------ SUPPLIED RECORDS ------
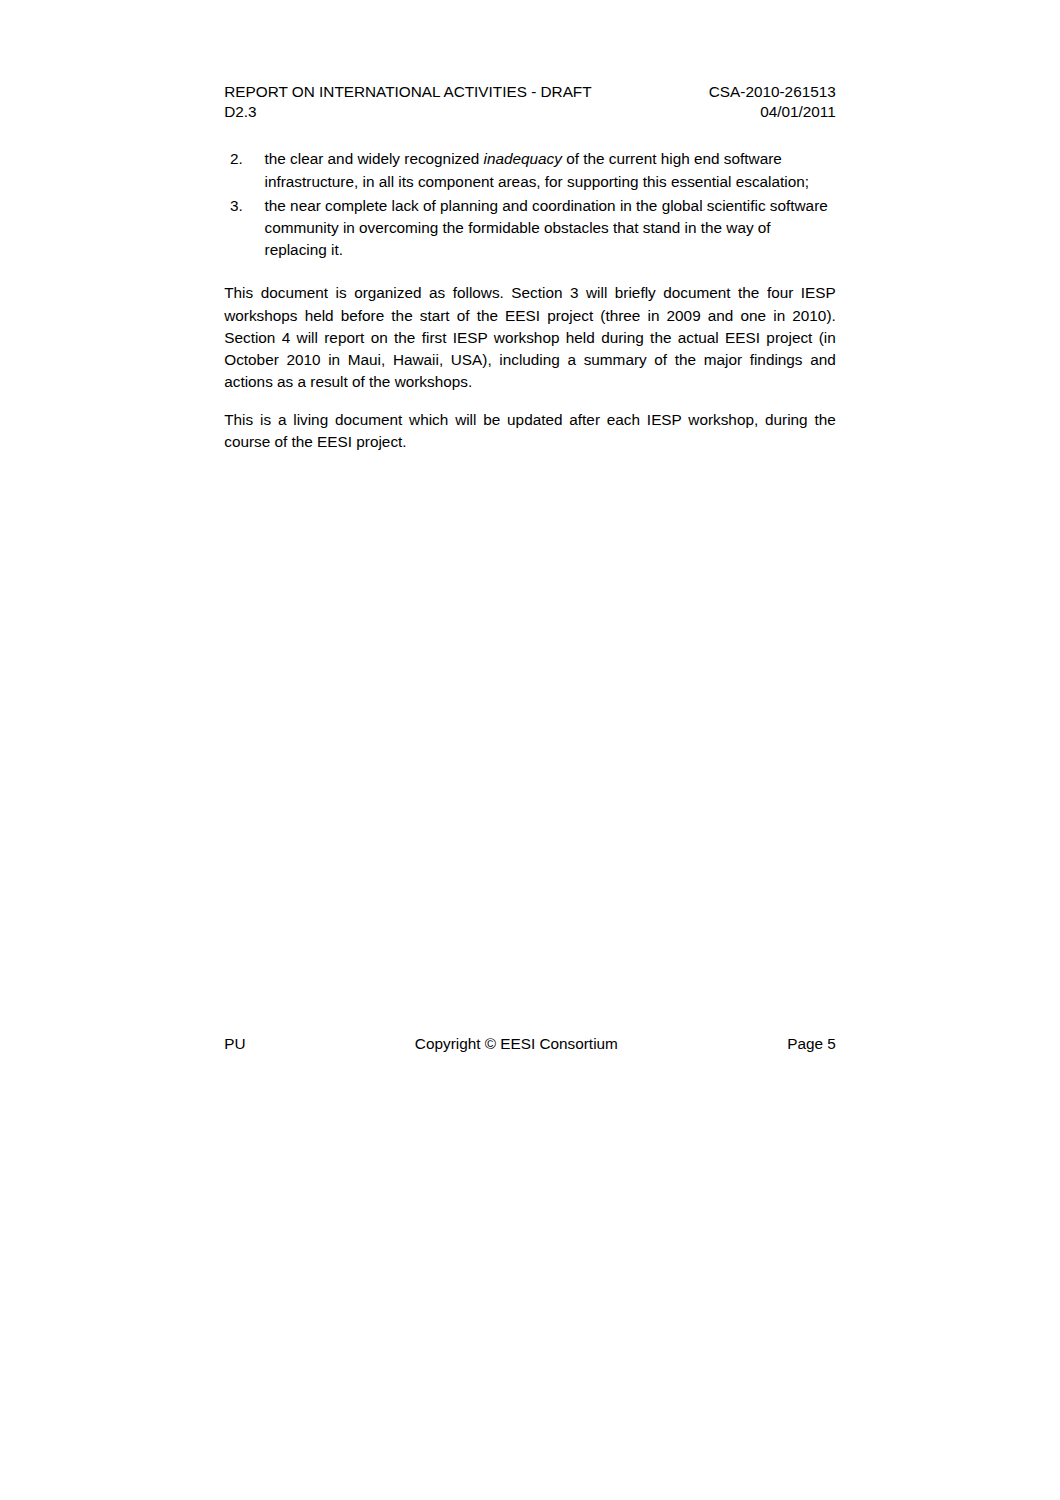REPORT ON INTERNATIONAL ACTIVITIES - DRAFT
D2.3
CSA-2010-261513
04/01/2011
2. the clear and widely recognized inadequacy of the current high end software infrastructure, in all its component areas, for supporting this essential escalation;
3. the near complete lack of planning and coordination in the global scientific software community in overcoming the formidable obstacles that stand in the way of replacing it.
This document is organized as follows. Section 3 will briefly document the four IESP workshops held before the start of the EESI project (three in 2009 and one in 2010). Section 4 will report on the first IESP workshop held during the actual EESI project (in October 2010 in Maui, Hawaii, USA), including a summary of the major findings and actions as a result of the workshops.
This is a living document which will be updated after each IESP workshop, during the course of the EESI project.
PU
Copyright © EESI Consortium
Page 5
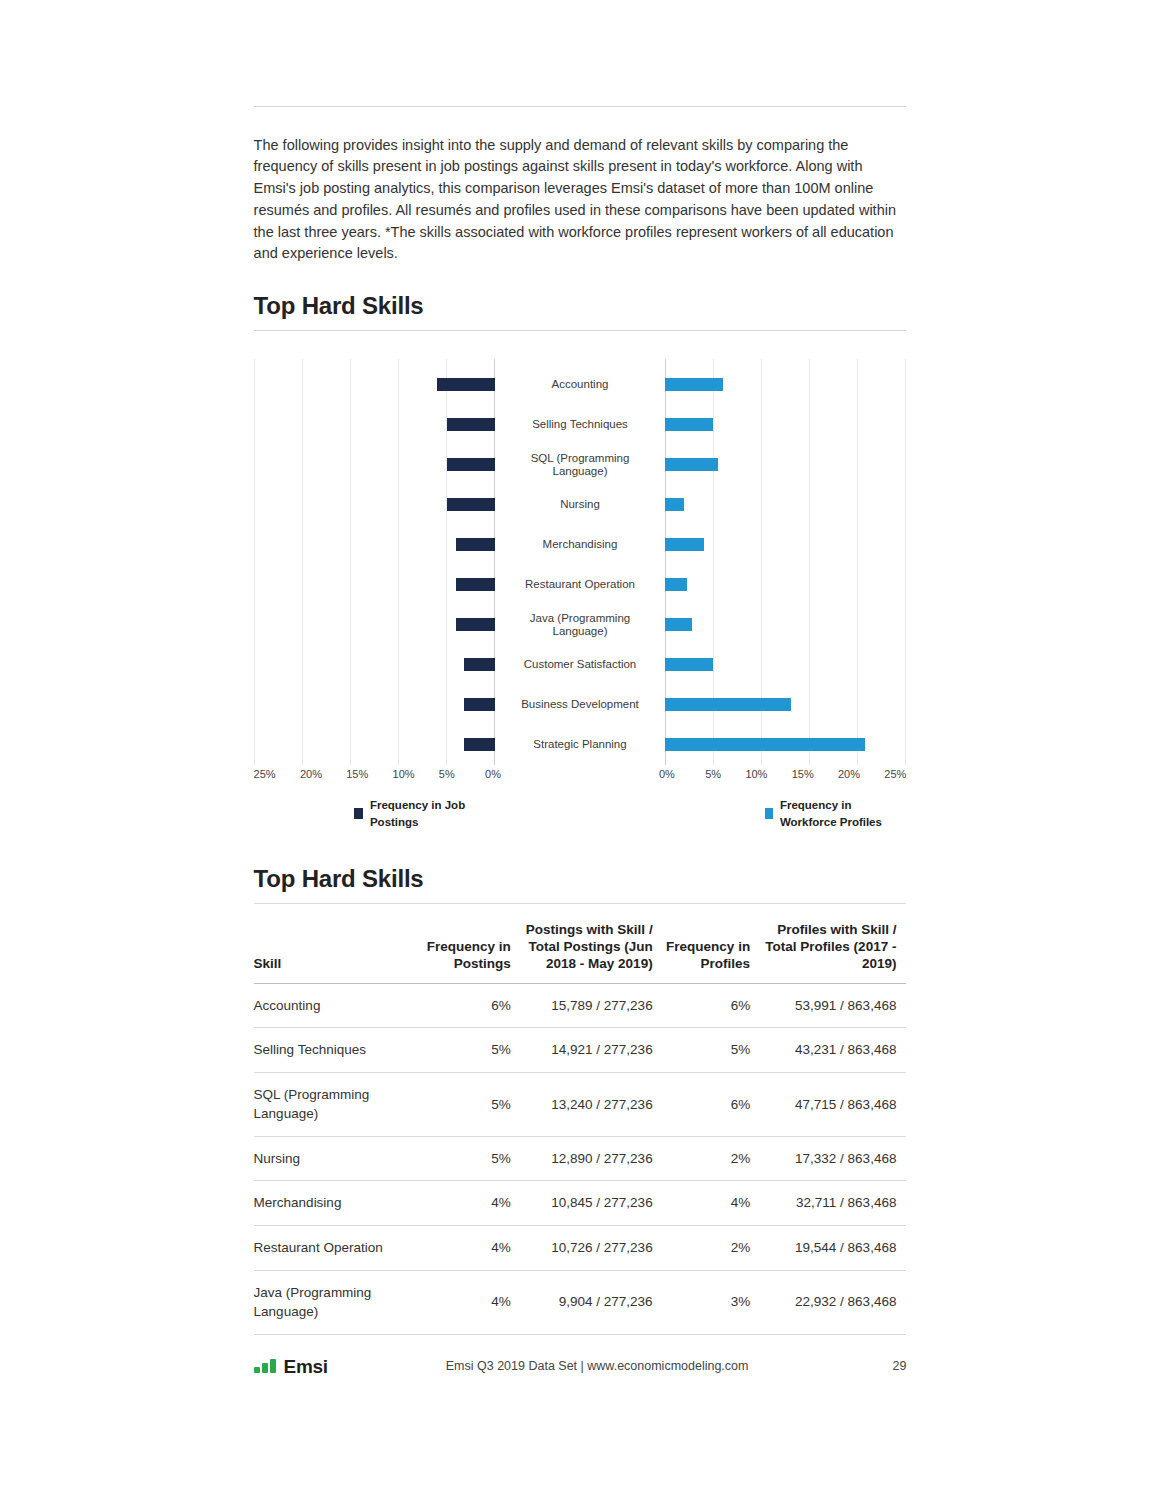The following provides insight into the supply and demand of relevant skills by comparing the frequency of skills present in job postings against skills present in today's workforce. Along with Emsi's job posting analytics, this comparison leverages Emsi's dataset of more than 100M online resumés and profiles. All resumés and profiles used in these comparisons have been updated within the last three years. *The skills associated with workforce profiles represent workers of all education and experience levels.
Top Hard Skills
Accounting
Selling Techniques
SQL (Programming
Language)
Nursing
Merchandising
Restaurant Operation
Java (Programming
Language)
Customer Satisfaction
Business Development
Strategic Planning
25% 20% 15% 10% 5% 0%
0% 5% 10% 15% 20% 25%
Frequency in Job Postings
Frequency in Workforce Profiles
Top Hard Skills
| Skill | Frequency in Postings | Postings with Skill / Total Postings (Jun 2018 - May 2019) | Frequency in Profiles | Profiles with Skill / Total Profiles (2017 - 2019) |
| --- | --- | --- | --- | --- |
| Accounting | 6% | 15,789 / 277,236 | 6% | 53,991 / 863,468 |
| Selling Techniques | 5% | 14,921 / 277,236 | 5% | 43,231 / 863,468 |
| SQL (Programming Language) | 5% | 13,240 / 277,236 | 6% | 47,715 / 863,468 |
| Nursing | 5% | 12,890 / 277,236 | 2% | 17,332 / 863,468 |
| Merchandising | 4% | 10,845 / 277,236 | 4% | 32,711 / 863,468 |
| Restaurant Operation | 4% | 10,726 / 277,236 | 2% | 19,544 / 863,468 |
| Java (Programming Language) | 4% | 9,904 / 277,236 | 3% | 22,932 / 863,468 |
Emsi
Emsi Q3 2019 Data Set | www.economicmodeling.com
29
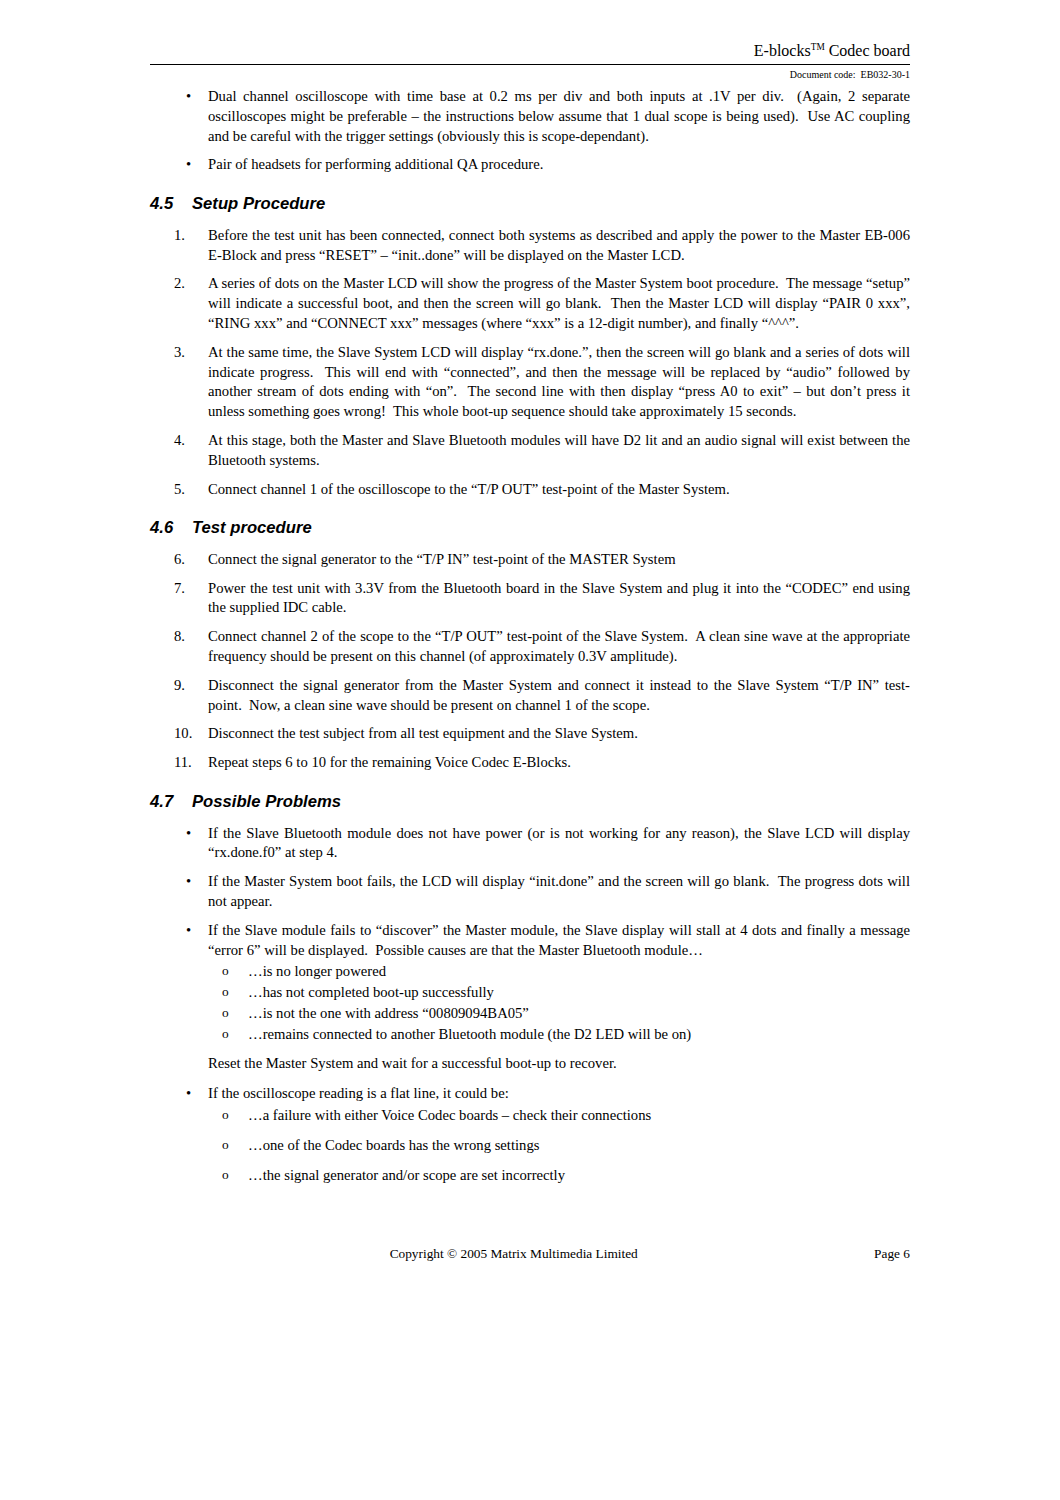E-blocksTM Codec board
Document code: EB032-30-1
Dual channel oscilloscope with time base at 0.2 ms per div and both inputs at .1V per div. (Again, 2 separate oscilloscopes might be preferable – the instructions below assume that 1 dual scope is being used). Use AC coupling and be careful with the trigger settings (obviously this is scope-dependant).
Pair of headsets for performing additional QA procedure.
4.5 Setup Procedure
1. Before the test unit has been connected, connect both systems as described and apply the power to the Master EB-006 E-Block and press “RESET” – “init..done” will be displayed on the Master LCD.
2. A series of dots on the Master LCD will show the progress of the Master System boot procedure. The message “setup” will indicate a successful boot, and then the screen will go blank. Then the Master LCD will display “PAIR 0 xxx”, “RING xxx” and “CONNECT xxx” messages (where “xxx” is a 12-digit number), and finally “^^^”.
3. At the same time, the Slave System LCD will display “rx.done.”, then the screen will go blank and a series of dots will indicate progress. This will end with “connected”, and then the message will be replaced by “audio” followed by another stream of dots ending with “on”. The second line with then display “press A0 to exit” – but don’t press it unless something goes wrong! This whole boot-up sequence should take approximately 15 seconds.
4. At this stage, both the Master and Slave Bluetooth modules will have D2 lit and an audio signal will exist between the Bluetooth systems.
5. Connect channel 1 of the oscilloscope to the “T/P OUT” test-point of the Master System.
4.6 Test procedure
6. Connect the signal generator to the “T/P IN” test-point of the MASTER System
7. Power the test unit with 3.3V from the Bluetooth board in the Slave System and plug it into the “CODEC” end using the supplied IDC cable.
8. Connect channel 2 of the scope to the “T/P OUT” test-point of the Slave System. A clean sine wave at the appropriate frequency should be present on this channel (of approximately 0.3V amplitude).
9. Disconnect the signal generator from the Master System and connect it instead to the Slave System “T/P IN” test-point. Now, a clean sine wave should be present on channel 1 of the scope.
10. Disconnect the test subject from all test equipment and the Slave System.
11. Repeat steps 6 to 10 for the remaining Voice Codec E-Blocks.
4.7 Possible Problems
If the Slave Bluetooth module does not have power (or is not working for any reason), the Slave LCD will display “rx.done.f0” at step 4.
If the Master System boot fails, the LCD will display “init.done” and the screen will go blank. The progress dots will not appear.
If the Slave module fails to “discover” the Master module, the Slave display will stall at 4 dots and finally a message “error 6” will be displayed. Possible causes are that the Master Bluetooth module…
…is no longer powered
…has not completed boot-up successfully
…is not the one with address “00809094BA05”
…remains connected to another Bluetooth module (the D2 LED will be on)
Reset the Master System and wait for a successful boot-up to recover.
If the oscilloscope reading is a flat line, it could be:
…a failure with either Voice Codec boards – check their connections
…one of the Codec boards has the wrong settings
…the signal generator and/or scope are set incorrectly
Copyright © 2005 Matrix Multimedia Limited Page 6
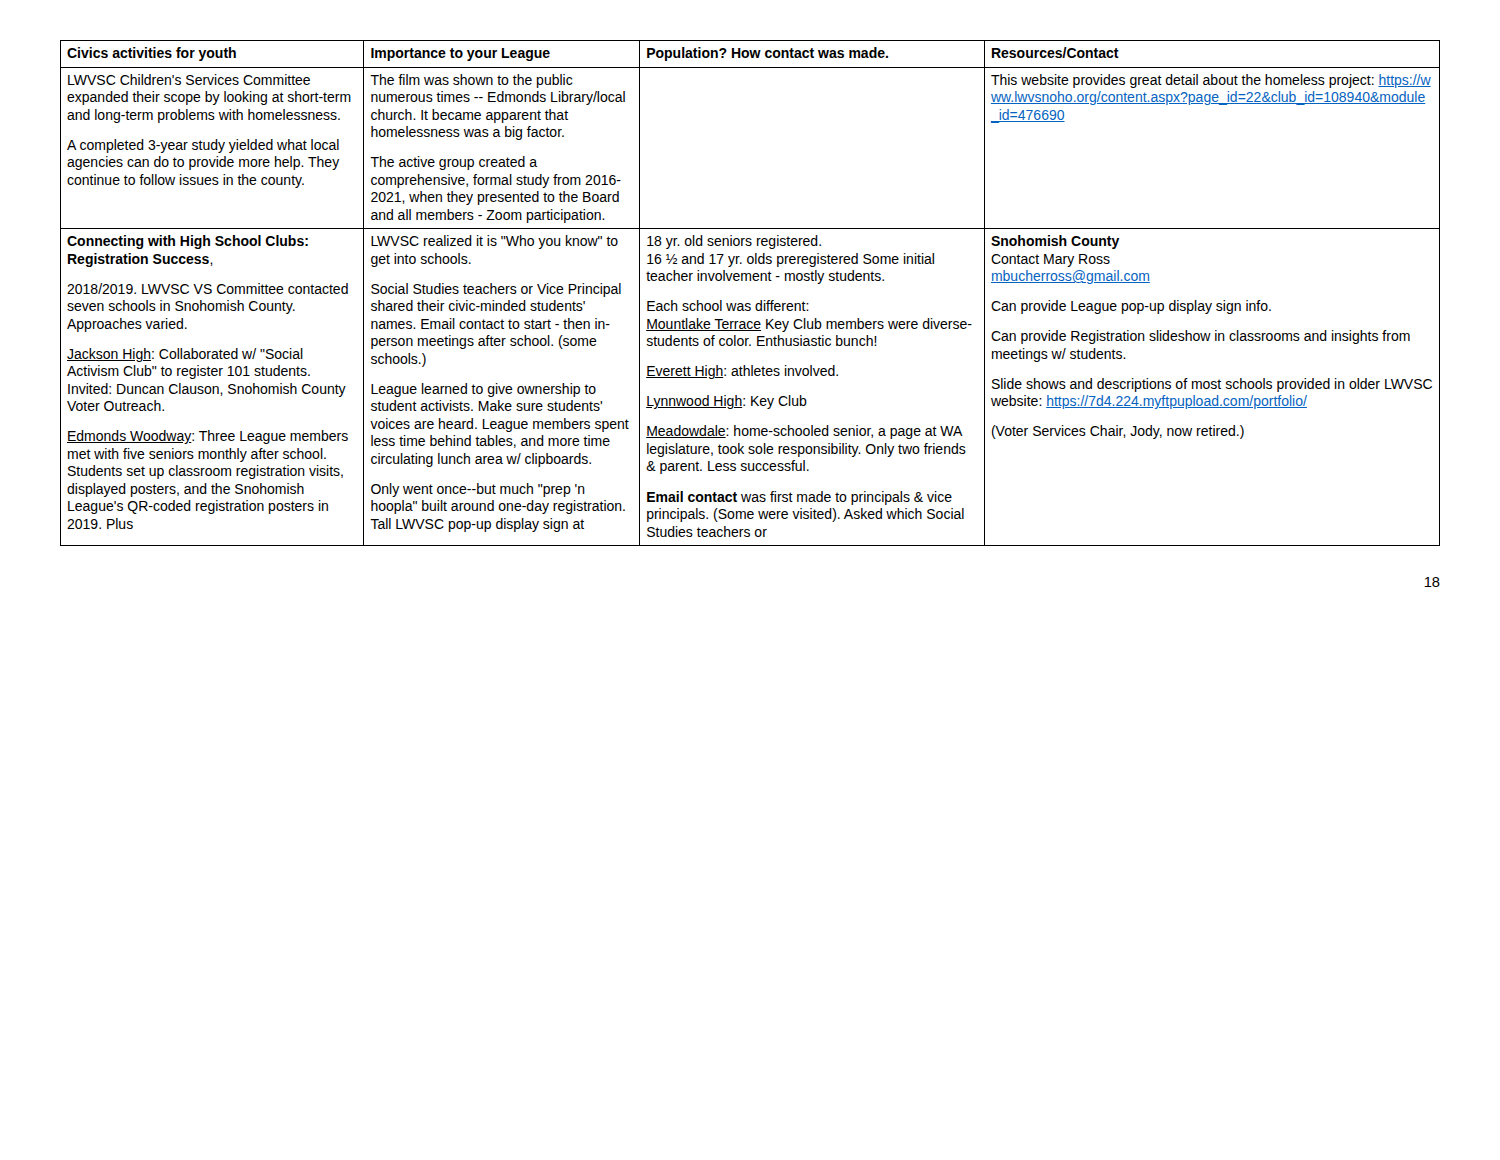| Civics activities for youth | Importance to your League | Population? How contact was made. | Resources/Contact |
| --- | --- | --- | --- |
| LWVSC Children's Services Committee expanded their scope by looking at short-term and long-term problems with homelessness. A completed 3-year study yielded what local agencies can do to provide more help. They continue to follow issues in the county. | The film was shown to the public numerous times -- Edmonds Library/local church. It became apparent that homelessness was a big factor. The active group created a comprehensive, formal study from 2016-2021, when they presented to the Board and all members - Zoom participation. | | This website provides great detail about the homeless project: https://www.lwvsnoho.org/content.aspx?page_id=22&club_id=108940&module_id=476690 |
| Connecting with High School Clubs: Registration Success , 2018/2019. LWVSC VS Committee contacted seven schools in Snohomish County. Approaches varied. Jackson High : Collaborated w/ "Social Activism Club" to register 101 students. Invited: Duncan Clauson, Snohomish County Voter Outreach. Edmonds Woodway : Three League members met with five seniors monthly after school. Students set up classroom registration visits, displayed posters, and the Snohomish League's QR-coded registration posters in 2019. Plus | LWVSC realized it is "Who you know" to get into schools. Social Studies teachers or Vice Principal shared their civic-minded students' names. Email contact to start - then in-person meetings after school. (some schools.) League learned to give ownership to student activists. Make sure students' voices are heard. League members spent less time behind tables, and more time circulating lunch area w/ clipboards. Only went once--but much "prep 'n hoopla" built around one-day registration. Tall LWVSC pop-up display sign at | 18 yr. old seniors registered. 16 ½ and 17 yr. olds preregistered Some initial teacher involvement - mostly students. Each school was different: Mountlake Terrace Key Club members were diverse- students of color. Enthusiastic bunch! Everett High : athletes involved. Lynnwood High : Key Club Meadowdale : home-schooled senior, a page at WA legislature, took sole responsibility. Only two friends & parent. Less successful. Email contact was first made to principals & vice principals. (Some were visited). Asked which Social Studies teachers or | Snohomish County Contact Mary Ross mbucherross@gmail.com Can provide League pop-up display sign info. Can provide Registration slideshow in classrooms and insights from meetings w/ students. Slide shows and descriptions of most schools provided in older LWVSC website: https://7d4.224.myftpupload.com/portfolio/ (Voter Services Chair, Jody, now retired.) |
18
------
_WHAT TO WORK ON_
Lines from the one above containing "Frequency in Job Postings" down to the one containing "1. Before the" should be transcribed exactly, with both ends kept and no pictures.

_SOLUTION BELOW_
Frequency in Job Postings
Frequency in Workforce Profiles
Top Hard Skills
| Skill | Frequency in Postings | Postings with Skill / Total Postings (Jun 2018 - May 2019) | Frequency in Profiles | Profiles with Skill / Total Profiles (2017 - 2019) |
| --- | --- | --- | --- | --- |
| Accounting | 6% | 15,789 / 277,236 | 6% | 53,991 / 863,468 |
| Selling Techniques | 5% | 14,921 / 277,236 | 5% | 43,231 / 863,468 |
| SQL (Programming Language) | 5% | 13,240 / 277,236 | 6% | 47,715 / 863,468 |
| Nursing | 5% | 12,890 / 277,236 | 2% | 17,332 / 863,468 |
| Merchandising | 4% | 10,845 / 277,236 | 4% | 32,711 / 863,468 |
| Restaurant Operation | 4% | 10,726 / 277,236 | 2% | 19,544 / 863,468 |
| Java (Programming Language) | 4% | 9,904 / 277,236 | 3% | 22,932 / 863,468 |
Emsi
Emsi Q3 2019 Data Set | www.economicmodeling.com
29
E-blocksTM Codec board
Document code: EB032-30-1
Dual channel oscilloscope with time base at 0.2 ms per div and both inputs at .1V per div. (Again, 2 separate oscilloscopes might be preferable – the instructions below assume that 1 dual scope is being used). Use AC coupling and be careful with the trigger settings (obviously this is scope-dependant).
Pair of headsets for performing additional QA procedure.
4.5 Setup Procedure
1. Before the test unit has been connected, connect both systems as described and apply the power to the Master EB-006 E-Block and press “RESET” – “init..done” will be displayed on the Master LCD.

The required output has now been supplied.